That means half of the total European wind power capacity has been installed over the past six years.

"It would require burning 72 million tons of coal annually in coal-fired power plants to match Europe's annual wind energy production," EWEA Chief Executive Christian Kjaer said. "Loading that amount of coal on trains would require 750,000 wagons with a combined length of (7,145 miles) -- the distance from Brussels to Buenos Aires."

The European Union passed the 100 gigawatt wind power mark with the addition of several new projects, including the 400 megawatt Anholt offshore wind farm off the coast of Denmark and the 48 megwatt Linowo effort in Poland, the group said.

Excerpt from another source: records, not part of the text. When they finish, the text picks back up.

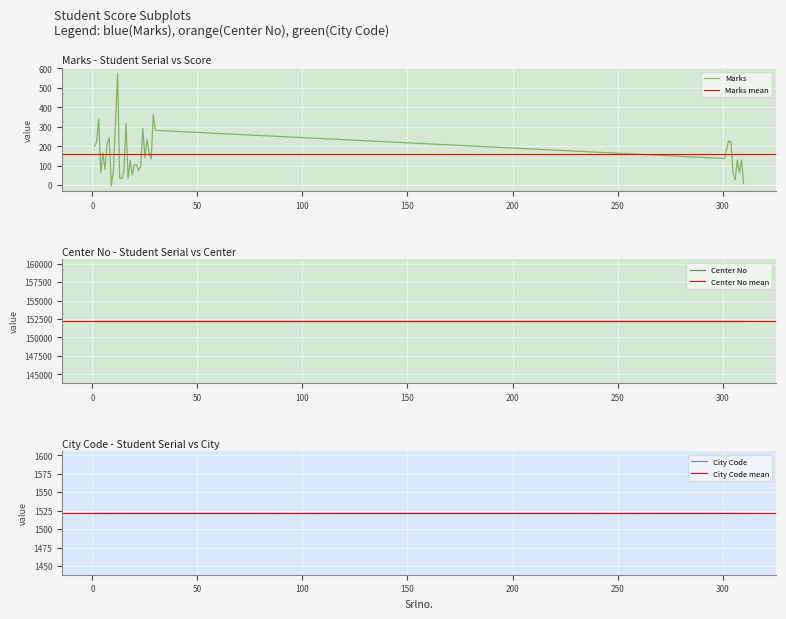

At how many categories does at least one series exceed 76394?

40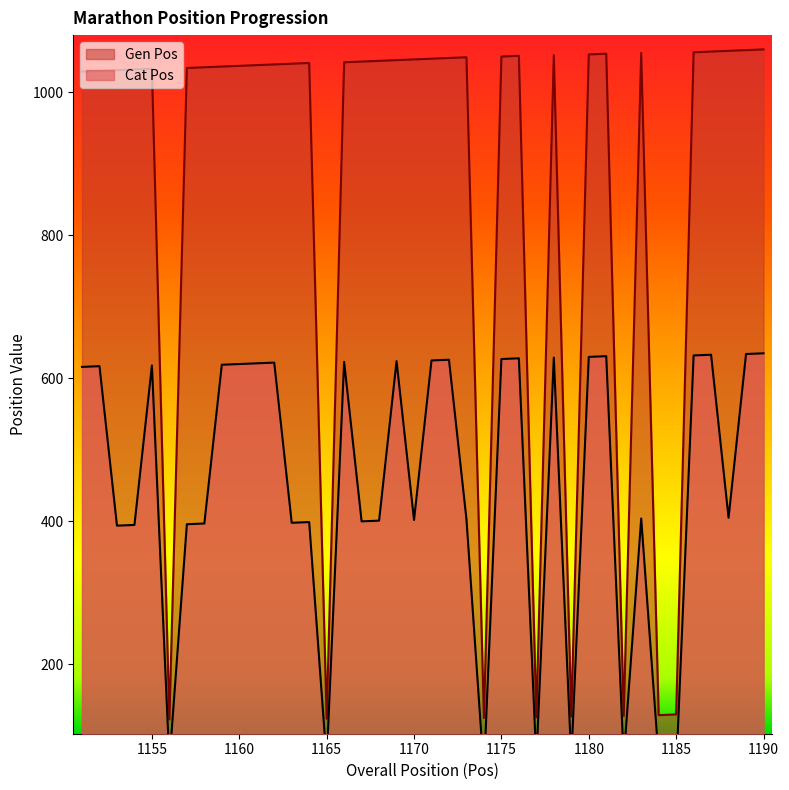

Which series changed the most between 1159 and 1185?

Gen Pos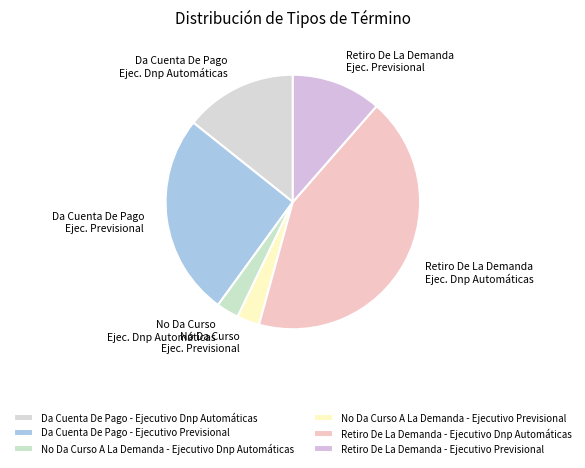

Between Da Cuenta De Pago Ejec. Dnp Automáticas and Retiro De La Demanda Ejec. Previsional, which is larger?

Da Cuenta De Pago Ejec. Dnp Automáticas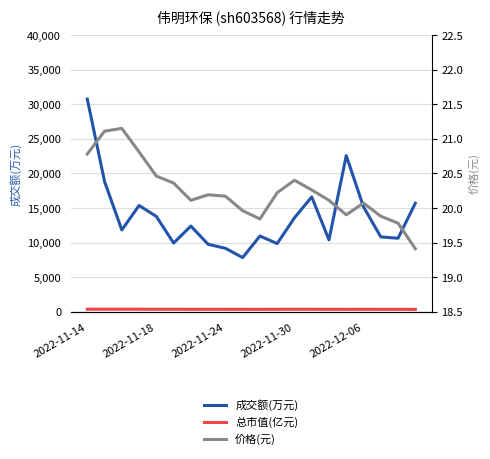

Which series has the largest total across all categories?

成交额(万元)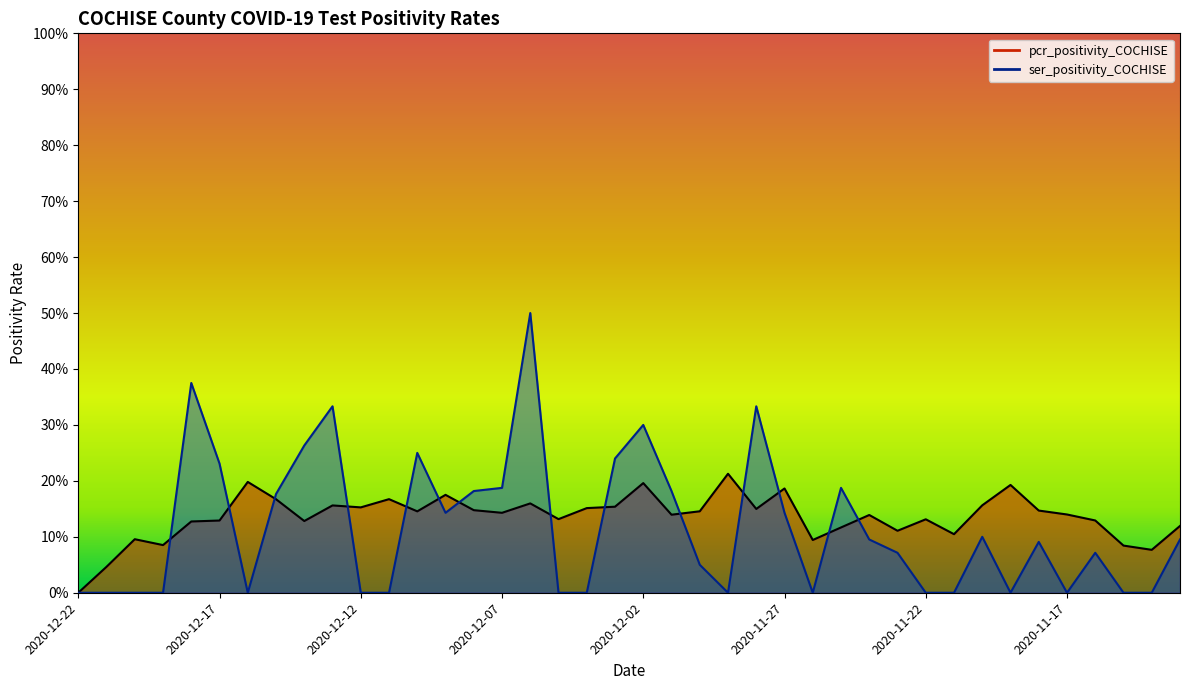

What is the approximate value of pcr_positivity_COCHISE at 2020-12-09?

0.2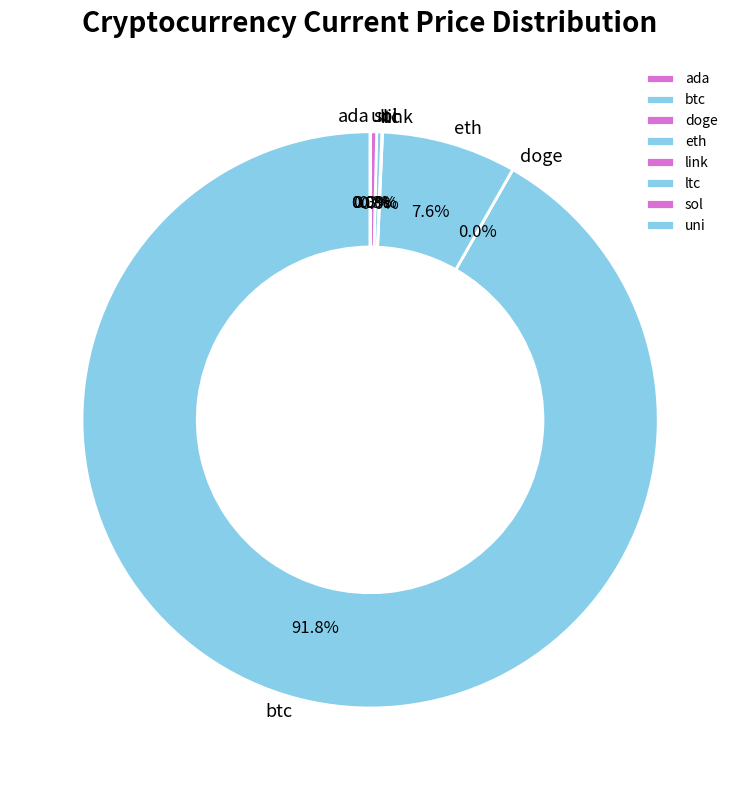

Which category accounts for the majority?

btc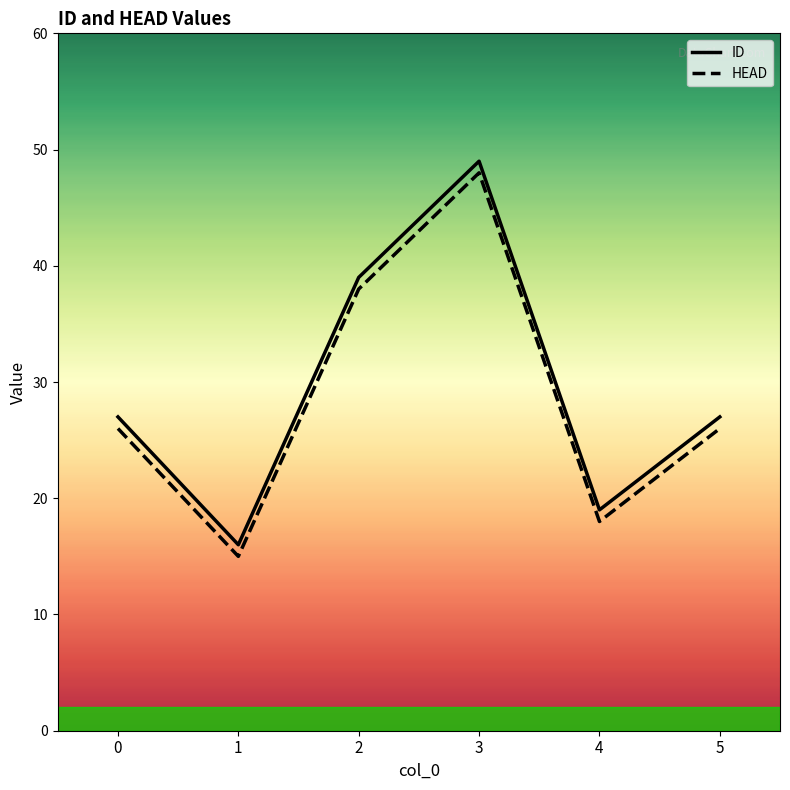

What is the value of the ID point at the 5th from the left?

19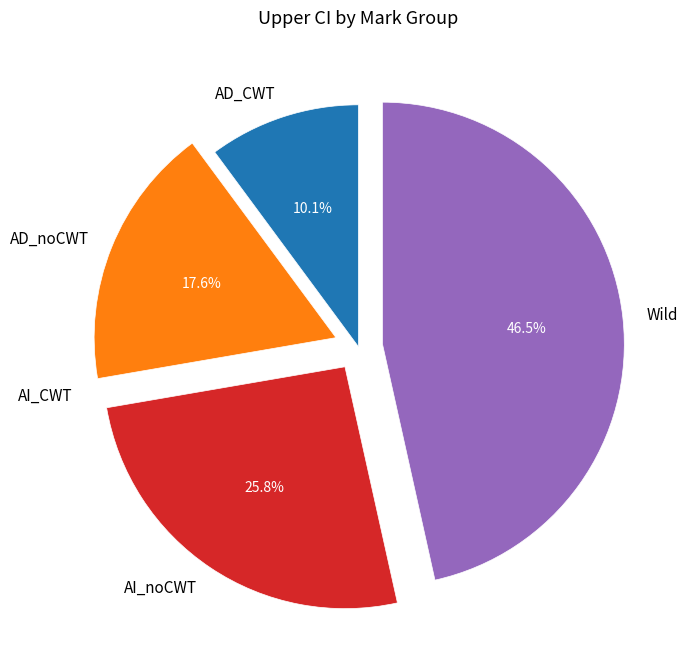

Which slice is the largest?

Wild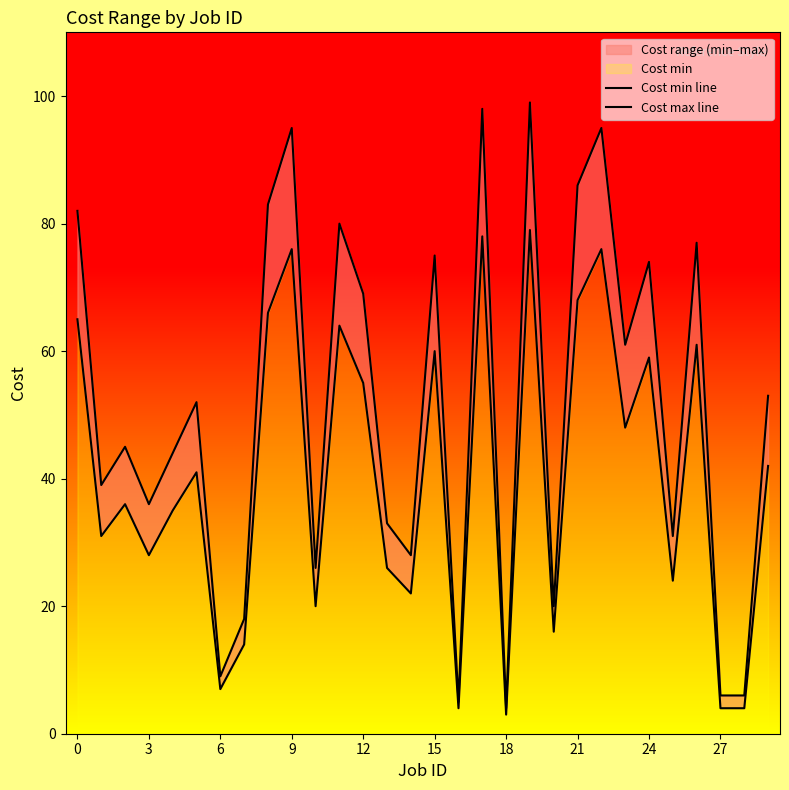

Reading left to right, transcribe all the data shown in this chart.

Cost min line: 65	31	36	28	35	41	7	14	66	76	20	64	55	26	22	60	4	78	3	79	16	68	76	48	59	24	61	4	4	42
Cost max line: 82	39	45	36	44	52	9	18	83	95	26	80	69	33	28	75	5	98	4	99	20	86	95	61	74	31	77	6	6	53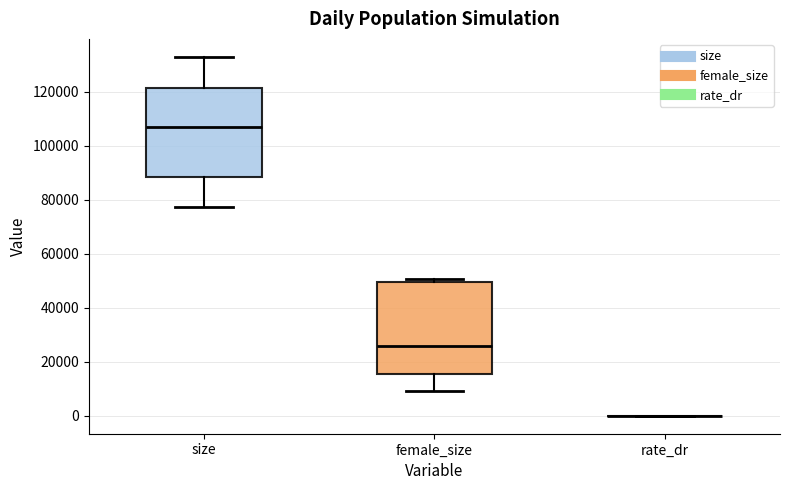

Reading left to right, read every box against the y-axis: the position of its median line, the range the box covers, and the ends of its whiskers. The values are not printed on the chart, so give them approximately, as read against the axis.

size: median 106000, box 88000 to 122000, whiskers 78000 to 132000
female_size: median 26000, box 16000 to 50000, whiskers 10000 to 50000 (just above the box's upper edge)
rate_dr: box collapsed to a line at 0, whiskers 0 to 0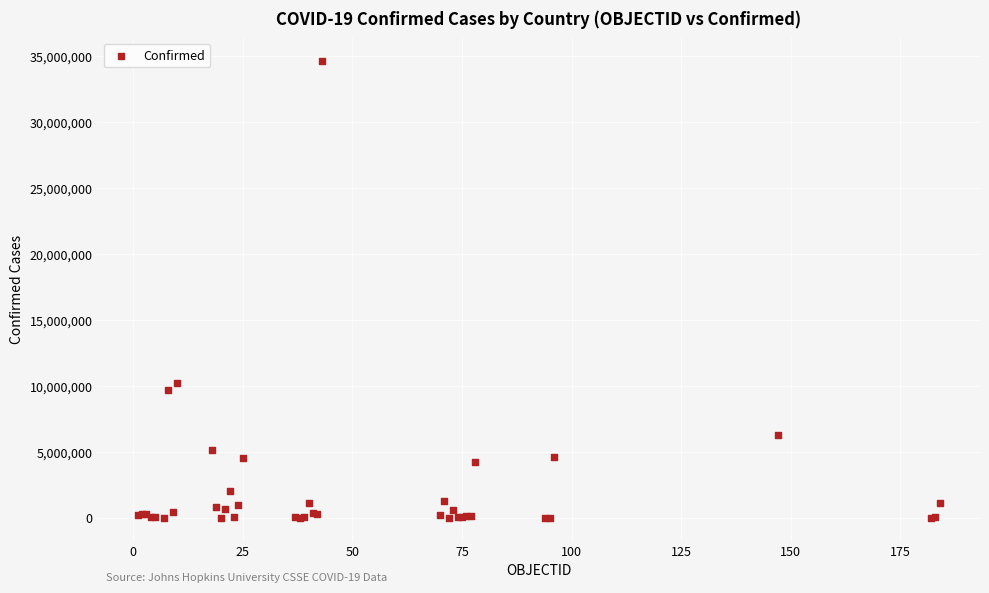

What Y value in the scatter plot is closest to 17330886?

10239800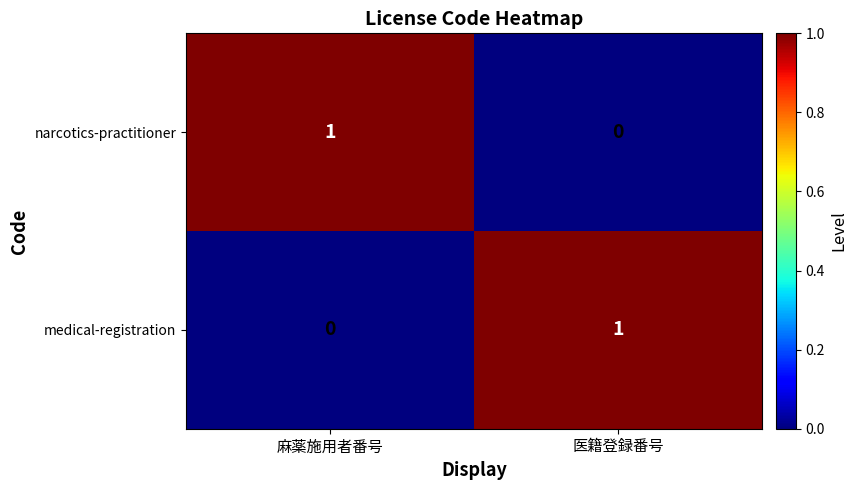

Rank the series at 麻薬施用者番号 from highest to lowest value.

narcotics-practitioner, medical-registration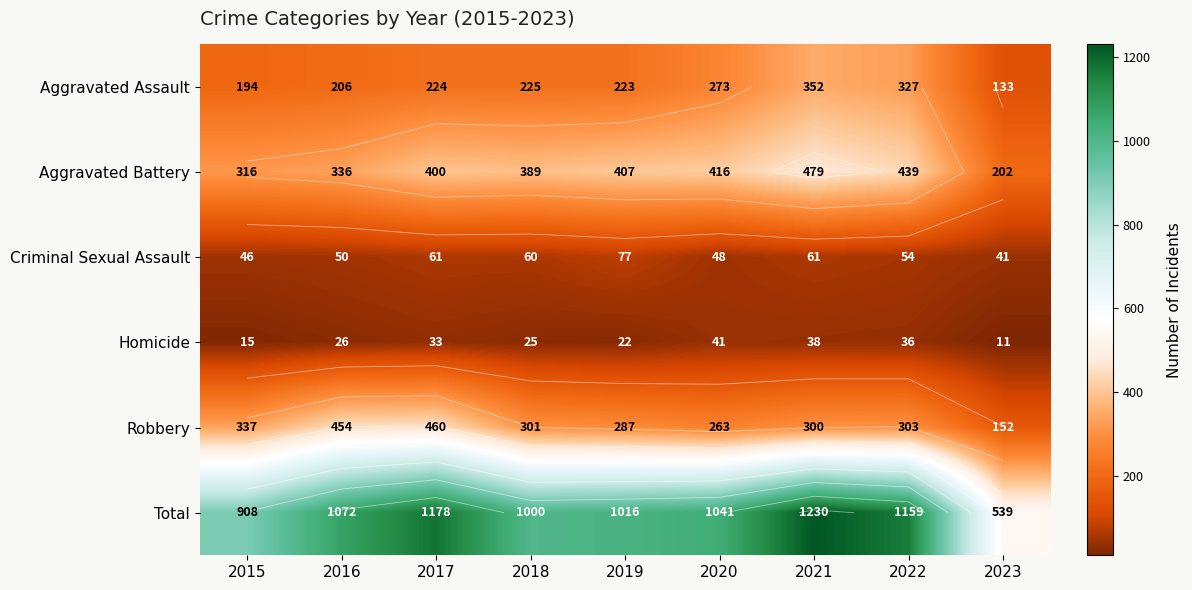

Is the value of Aggravated Battery at 2023 greater than the value of Criminal Sexual Assault at 2017?

Yes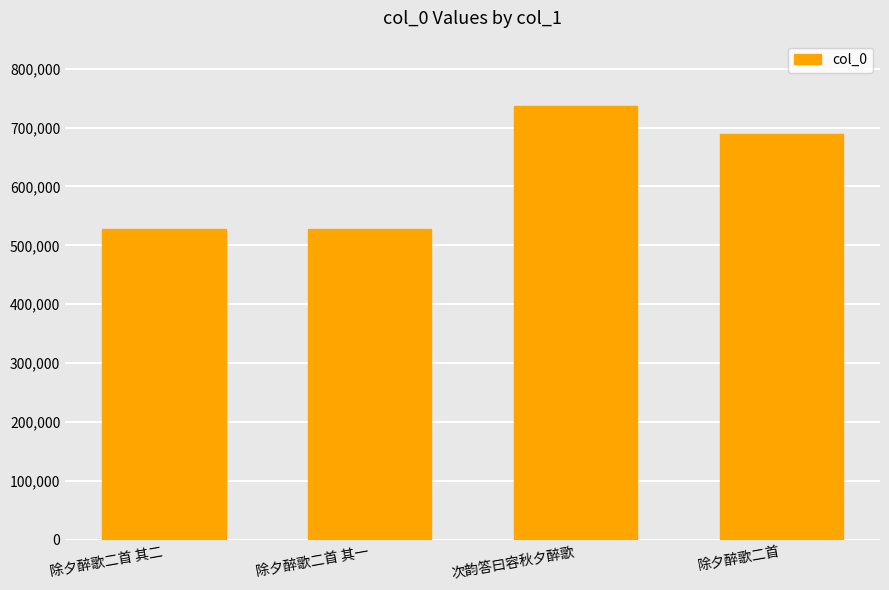

At which label is the value closest to 632396?

除夕醉歌二首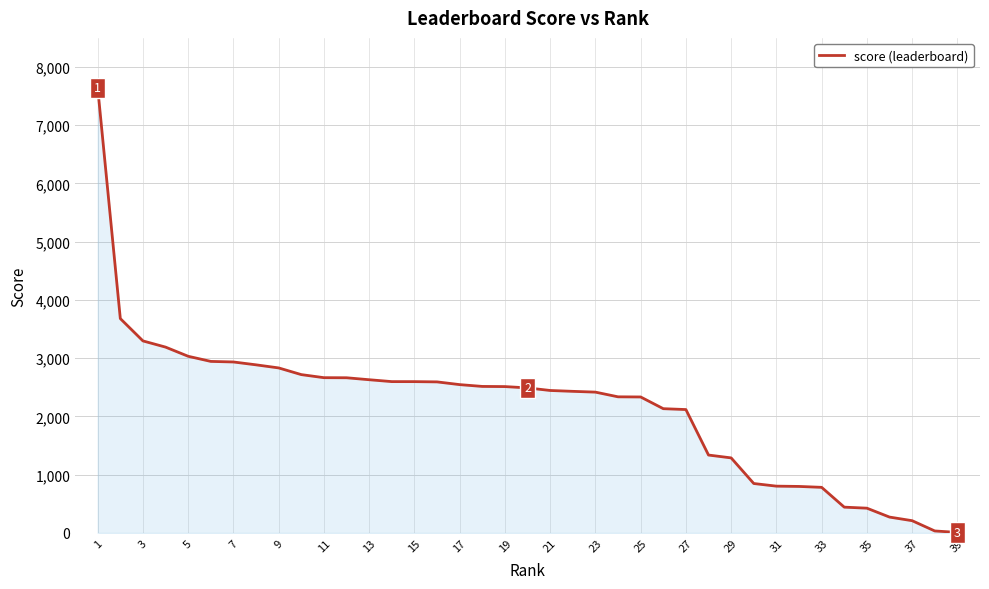

What is the smallest value displayed?

8.3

But whether the wind power industry can keep up anything like its recent growth in the near and medium terms is questionable given investor jitters over greater perceived risks in the face of shifting political attitudes and regulatory challenges.

Due to the debt crisis and reduced electricity demand from the recession, EU member governments are cutting subsidies for wind power as they institute austerity measures, thus putting their future in doubt.

The EU and key member nations such as Britain have yet to commit to any binding decarbonization targets past 2020 -- something backers say is needed to fuel investor confidence in the long-term viability of the industry, the EWEA says.

Plus, it added, plans for the establishment of an EU-wide "single energy market" by 2014 -- which is meant in part to benefit an influx of new renewable generation sources -- isn't like to meet the deadline.

In December, the 27 EU members committed themselves to completing a single market for electricity and gas by January 2014, under which Europe's piecemeal energy markets would be integrated and made more transparent for consumers at an anticipated savings of $17 billion annually.

Also worrying potential investors are less-than-hoped-for power production figures from existing wind farms, the Swedish renewable energy journal Recharge reported.

Financiers attending a London renewable energy conference last week complained wind power developers have routinely overestimated the amount of electricity production from wind farms, thus driving up the cost of financing new projects.

"When a wind consultant tells us what we can expect to come from our wind farms, our tendency is not to believe them," Andrew Marsden, managing director in Europe for GE Energy Financial Services, told the publication. "The only place where the wind has been significantly better than we expected is Hawaii."